■ **Given information**:
+--

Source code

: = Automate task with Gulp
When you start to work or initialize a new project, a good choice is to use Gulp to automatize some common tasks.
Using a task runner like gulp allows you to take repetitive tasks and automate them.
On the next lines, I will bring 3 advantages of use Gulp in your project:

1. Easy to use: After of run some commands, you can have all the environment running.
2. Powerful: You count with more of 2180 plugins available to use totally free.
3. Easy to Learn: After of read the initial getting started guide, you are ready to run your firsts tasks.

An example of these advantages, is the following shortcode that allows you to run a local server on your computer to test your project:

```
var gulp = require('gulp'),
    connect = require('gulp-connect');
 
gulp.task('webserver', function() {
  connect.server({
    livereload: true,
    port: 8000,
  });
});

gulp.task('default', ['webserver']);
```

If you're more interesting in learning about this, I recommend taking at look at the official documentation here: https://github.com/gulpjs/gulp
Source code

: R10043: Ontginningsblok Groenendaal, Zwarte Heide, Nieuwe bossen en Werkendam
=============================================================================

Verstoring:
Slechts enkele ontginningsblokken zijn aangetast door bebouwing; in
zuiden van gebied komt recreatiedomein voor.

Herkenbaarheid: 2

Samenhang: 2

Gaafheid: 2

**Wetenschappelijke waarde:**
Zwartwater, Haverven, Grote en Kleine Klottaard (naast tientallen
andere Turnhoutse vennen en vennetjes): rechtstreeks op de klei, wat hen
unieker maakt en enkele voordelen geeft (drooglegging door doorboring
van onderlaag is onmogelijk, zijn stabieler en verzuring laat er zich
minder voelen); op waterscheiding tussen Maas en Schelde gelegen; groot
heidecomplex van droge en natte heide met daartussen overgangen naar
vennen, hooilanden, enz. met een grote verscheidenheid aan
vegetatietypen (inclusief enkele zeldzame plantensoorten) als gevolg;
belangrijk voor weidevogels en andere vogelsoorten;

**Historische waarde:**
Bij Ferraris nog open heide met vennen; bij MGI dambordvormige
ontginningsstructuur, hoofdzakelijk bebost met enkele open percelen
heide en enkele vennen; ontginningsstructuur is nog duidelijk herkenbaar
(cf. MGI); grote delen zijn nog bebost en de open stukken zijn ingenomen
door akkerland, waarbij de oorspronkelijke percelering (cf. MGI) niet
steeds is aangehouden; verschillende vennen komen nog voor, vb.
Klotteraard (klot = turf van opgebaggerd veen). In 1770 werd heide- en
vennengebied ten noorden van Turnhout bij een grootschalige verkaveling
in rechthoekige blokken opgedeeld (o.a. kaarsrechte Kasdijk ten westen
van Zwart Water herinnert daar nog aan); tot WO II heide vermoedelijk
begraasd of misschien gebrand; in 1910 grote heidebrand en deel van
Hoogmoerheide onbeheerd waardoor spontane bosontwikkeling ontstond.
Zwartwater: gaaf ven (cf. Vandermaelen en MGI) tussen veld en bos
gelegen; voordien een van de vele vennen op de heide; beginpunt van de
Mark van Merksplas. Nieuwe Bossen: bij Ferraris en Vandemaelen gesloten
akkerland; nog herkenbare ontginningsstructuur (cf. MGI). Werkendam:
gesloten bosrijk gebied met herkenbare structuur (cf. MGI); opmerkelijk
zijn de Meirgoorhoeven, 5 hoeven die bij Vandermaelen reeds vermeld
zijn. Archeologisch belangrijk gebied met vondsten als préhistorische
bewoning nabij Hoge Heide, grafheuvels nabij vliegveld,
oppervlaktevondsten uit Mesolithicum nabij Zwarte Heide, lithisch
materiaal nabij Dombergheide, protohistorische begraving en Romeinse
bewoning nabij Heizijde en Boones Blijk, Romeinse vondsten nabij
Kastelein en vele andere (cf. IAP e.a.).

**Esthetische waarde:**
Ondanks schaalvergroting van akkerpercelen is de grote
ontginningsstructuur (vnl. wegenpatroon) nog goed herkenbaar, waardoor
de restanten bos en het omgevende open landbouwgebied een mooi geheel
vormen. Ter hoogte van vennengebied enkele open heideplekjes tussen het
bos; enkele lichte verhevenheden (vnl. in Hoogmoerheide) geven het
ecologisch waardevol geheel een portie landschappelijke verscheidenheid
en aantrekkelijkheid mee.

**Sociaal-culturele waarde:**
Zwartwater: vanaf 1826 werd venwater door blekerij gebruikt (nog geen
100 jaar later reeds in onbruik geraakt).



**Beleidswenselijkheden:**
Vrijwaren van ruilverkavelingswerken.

+--

■ **Activity**:
Wherever the string "Nieuwe" turns up in the material, copy the whole line.

■ **Exercise output**:
: R10043: Ontginningsblok Groenendaal, Zwarte Heide, Nieuwe bossen en Werkendam
Mark van Merksplas. Nieuwe Bossen: bij Ferraris en Vandemaelen gesloten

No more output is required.